In 596/1200, after proclaiming himself Sultan, Al-Adil invited Al-Kamil to come from the Eastern Territories to join him in Egypt as his viceroy (na'ib) in that country. Al-Adil's second son, Al-Mu'azzam Isa, had already been made prince of Damascus in 594/1198. It appears that Al-Adil allowed Al-Kamil a fairly high degree of authority, since he oversaw much of the work on the Cairo citadel, issued decrees in his own name, and even managed to persuade his father to dismiss the powerful minister Ibn Shukr. Al-Kamil remained viceroy until his father's death in 1218 when he became Sultan himself.

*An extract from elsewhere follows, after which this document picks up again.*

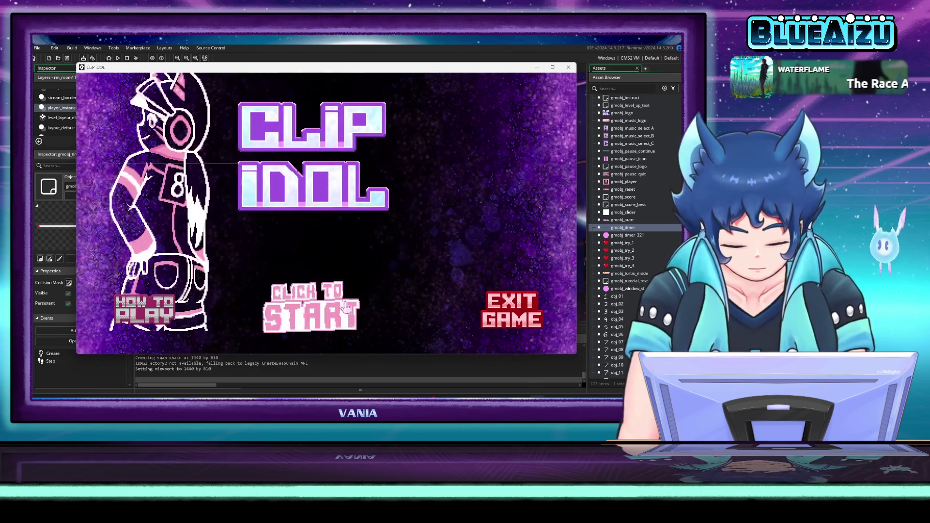
pyautogui.click(328, 303)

In 1218 when Al-Adil died, the Ayyubid domains were divided into three parts, with Al-Kamil ruling Egypt, his brother Al-Muazzam Isa ruling in Palestine and Transjordan, and a third brother, Al-Ashraf Musa in Syria and the Jazira. Nominally the other two recognised Al-Kamil's supremacy as Sultan. Unusually for an Ayyubid succession, there was no obvious dissent or rivalry between the brothers at this point, partly because just before Al-Adil's death, Egypt had been attacked by the forces of the Fifth Crusade.
Al-Kamil took command of the forces which defended Damietta against the Crusaders. In 1219 he was almost overthrown by a conspiracy led by the amir Imad ad-Din ibn al-Mashtub, commander of the Hakkari Kurdish regiment, to replace him with his younger and more pliant brother al-Faiz Ibrahim. Alerted to the conspiracy, Al-Kamil had to flee the camp to safety and in the ensuing confusion the Crusaders were able to tighten their grip on Damietta. Al-Kamil considered fleeing to Yemen, which was ruled by his son Al-Mas'ud, but the timely arrival of his brother Al-Muazzam from Syria with reinforcements brought the conspiracy to a swift end.
Al-Kamil made many offers of peace to the Crusaders, all of which were rejected, due to the influence of the papal legate Pelagius. He offered to return Jerusalem and rebuild its walls (which his brother had torn down earlier in the year), and to return the True Cross (which he probably did not have). At one point he even negotiated with Francis of Assisi, who had accompanied the crusade, and who apparently tried to convert the sultan.